Given his significance as a member of the Surrealist group and his huge influence on the development of American Abstract Expressionism, Matta (Santiago, Chile, 1911 - Tarquinia, Italy, 2002) is one of the most significant figures of 20th-century art. He was a visionary and controversial artist, the forerunner of the relationships between art and science and nature, and championed the overriding role of art in human development.
This exhibition marks the centenary of Matta's birth and aims to present a complete overview of his work through an account of the most significant landmarks of his career. To this end it brings together 32 large-format paintings (some measuring more than ten metres) dated between 1939 and 1999, selected by historian Marga Paz. It represents the most significant retrospective of Matta's work staged in Spain for more than a decade.
Matta's painting maintained figurative reference points throughout his career. In the mid 1930s he embarked on the path towards abstraction, placing biomorphic figures within a kind of internal landscape. In the 1940s his idiom became more abstract, adopting elements from the natural world, science, mathematics and geometry. From 1944 onwards the dramatic events of the Second World War aroused his conscience, marking a break with abstraction as he painted humanoids in nightmare scenarios.

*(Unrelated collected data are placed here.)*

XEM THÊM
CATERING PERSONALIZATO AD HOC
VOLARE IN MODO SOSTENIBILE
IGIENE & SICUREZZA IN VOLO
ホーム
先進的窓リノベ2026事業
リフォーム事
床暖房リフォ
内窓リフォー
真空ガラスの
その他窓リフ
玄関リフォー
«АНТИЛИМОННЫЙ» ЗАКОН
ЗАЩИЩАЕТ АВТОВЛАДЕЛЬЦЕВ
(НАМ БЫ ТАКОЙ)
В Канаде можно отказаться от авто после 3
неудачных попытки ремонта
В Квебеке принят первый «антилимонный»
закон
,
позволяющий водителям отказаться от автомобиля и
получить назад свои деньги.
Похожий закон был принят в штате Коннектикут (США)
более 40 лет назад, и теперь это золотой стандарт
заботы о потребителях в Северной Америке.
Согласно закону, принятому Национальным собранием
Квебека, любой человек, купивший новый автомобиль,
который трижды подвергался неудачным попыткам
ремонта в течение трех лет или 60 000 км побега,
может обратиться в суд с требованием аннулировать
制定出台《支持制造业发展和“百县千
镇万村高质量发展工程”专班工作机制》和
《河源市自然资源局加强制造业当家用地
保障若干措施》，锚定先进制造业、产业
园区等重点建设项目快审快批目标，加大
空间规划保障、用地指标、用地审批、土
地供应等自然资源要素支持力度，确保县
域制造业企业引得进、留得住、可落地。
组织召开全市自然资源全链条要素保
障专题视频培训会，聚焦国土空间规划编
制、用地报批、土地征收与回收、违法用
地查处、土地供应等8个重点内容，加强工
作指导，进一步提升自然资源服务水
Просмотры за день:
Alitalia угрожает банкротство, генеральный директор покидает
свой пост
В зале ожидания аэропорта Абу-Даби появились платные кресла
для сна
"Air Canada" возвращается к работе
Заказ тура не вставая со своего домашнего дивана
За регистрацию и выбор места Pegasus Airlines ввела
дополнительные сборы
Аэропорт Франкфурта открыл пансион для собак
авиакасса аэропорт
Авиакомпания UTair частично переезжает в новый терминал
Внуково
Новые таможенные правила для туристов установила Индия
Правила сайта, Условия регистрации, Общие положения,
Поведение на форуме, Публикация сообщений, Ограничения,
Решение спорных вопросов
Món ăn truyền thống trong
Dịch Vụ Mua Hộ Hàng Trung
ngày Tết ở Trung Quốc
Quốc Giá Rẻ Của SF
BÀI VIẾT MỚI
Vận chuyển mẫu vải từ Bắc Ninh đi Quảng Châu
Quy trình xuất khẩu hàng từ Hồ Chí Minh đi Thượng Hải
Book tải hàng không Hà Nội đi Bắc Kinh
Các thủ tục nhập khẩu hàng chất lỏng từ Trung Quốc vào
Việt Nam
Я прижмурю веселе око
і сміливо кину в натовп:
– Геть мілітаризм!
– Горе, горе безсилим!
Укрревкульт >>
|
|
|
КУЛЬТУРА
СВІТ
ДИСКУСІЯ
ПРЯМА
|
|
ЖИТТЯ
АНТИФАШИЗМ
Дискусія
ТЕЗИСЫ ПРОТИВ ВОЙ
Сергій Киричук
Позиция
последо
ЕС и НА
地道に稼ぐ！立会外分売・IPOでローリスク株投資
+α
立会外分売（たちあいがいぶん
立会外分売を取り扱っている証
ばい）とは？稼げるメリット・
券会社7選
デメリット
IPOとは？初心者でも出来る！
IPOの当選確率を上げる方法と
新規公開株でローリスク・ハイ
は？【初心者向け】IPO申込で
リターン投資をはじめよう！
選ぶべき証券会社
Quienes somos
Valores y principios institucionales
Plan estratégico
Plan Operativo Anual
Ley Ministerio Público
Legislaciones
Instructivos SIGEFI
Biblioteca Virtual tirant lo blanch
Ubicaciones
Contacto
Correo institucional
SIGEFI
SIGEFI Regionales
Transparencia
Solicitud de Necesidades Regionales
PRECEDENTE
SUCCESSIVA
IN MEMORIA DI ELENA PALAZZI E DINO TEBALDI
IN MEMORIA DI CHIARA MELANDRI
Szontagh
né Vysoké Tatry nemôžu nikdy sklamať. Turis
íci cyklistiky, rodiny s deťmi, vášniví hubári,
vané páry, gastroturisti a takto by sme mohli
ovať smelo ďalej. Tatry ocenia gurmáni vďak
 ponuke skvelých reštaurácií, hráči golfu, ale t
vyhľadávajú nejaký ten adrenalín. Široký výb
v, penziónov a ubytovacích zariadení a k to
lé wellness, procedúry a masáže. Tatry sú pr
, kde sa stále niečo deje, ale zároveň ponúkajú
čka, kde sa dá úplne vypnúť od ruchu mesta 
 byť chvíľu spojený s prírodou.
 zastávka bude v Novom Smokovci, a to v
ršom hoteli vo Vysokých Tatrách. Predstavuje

This dual tension between figuration and abstraction and between the reflection of inner states and the outer world characterizes Matta's entire career, although in the middle of the past century his concerns focused on human behaviour and violence, in contrast with the abstraction and informalism which predominated at the time. In the works from this period, laden with anguish, violence and sexuality, we also find the influence of primitive art and the art of ancient civilisations, anthropology and mythology, in a broad iconography ranging from New Guinea to pre-Columbian America. This fascination with primitive art also took the form of a remarkable collection which Matta assembled over the years.
This, together with the poetic airs of his compositions, an obsessive dominion over pictorial space and the expansive and dynamic use of colour, make up Matta's individual and highly unconventional concept of painting. Strange figures, humanoids and automata, populate a complex, surreal or imaginary space, constituting an enigma which seems to appeal to our subconscious, while at the same time it reveals the tensions of contemporary humanity.